_Exercises to complete_:
1/ From the passage on The Doughgirls, transcribe the text from "The Doughgirls is a 1944" to "the overcrowded hotel.".
2/ List every performer named in the passage on The Doughgirls as appearing in the film.

_Passage provided_:
------------------------------
The Doughgirls is a 1944 American comedy film directed by James V. Kern based on the 1942 hit Broadway play written by Joseph Fields. The film works around three newlywed couples, focusing on the Halstead couple, played by Jane Wyman and Jack Carson, and their misadventures trying to find some privacy and living space in the housing shortage of WWII era Washington, D.C. Eve Arden as a Russian sniper and Joe DeRita as a sleepy hotel guest, both looking for edge in the overcrowded hotel.

Plot
Three couples join the newly wed Halsteads and upon their arrival in their overcrowded D.C. hotel they set out for the honeymoon suite, only to find it usurped by the previous newlywed couple, Ann Sheridan and John Ridgley as the Cadmens. Finally, a third newlywed couple the Dillons, Alexis Smith and Craig Stevens, arrive to claim the suite as well. Add to this: a military contractor with a no nonsense attitude; a lecherous boss; an F.B.I. investigator; a judge (to make one couple's marriage "legal"); a group of orphan babies; a Russian who likes to shoot pigeons; and a wandering man trying to find somewhere, anywhere to get some sleep. The Doughgirls is a raucous farce where the humor comes from the unconsummated marriage of Wyman and Carson, with a great performance by Eve Arden as a visiting Russian.
------------------------------
_Records provided_:
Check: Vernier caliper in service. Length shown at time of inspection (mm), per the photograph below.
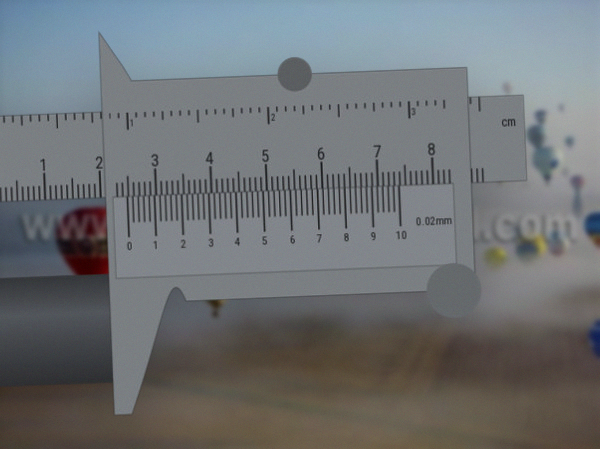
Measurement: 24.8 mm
------------------------------
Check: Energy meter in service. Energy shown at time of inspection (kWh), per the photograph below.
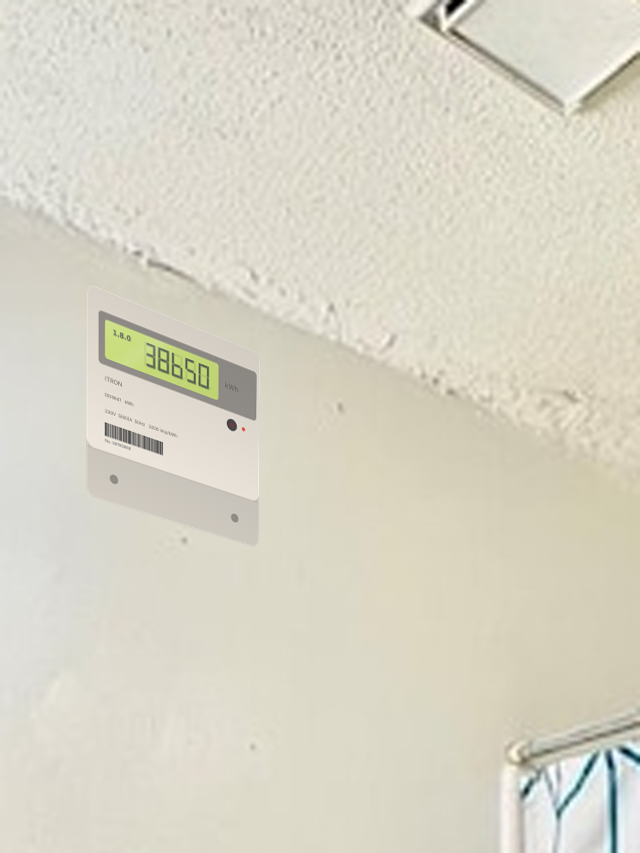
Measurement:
------------------------------
_Solutions to the problems_:
1/
The Doughgirls is a 1944 American comedy film directed by James V. Kern based on the 1942 hit Broadway play written by Joseph Fields. The film works around three newlywed couples, focusing on the Halstead couple, played by Jane Wyman and Jack Carson, and their misadventures trying to find some privacy and living space in the housing shortage of WWII era Washington, D.C. Eve Arden as a Russian sniper and Joe DeRita as a sleepy hotel guest, both looking for edge in the overcrowded hotel.

2/
Jane Wyman
Jack Carson
Eve Arden
Joe DeRita
Ann Sheridan
John Ridgley
Alexis Smith
Craig Stevens